EXERCISE. Rewrite the lines of the records below, putting "Festival" wherever "Carnaval" appears and keeping everything else the same.

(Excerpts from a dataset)
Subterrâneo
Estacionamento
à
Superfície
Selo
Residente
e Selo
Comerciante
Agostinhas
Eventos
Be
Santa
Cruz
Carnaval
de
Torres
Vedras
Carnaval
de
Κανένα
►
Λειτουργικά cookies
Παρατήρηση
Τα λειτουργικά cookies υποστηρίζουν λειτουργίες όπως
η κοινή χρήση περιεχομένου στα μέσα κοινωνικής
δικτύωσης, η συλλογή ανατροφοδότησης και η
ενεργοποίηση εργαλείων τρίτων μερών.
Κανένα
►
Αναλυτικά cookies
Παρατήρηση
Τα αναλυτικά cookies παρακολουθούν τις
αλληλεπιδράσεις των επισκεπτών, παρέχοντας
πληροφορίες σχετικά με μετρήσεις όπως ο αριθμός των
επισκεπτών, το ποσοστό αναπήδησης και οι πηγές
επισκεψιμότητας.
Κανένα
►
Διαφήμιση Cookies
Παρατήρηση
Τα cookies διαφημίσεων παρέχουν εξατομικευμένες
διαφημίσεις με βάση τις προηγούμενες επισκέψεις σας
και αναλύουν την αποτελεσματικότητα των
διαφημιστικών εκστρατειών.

TASK ANSWER.
Subterrâneo
Estacionamento
à
Superfície
Selo
Residente
e Selo
Comerciante
Agostinhas
Eventos
Be
Santa
Cruz
Festival
de
Torres
Vedras
Festival
de
Κανένα
►
Λειτουργικά cookies
Παρατήρηση
Τα λειτουργικά cookies υποστηρίζουν λειτουργίες όπως
η κοινή χρήση περιεχομένου στα μέσα κοινωνικής
δικτύωσης, η συλλογή ανατροφοδότησης και η
ενεργοποίηση εργαλείων τρίτων μερών.
Κανένα
►
Αναλυτικά cookies
Παρατήρηση
Τα αναλυτικά cookies παρακολουθούν τις
αλληλεπιδράσεις των επισκεπτών, παρέχοντας
πληροφορίες σχετικά με μετρήσεις όπως ο αριθμός των
επισκεπτών, το ποσοστό αναπήδησης και οι πηγές
επισκεψιμότητας.
Κανένα
►
Διαφήμιση Cookies
Παρατήρηση
Τα cookies διαφημίσεων παρέχουν εξατομικευμένες
διαφημίσεις με βάση τις προηγούμενες επισκέψεις σας
και αναλύουν την αποτελεσματικότητα των
διαφημιστικών εκστρατειών.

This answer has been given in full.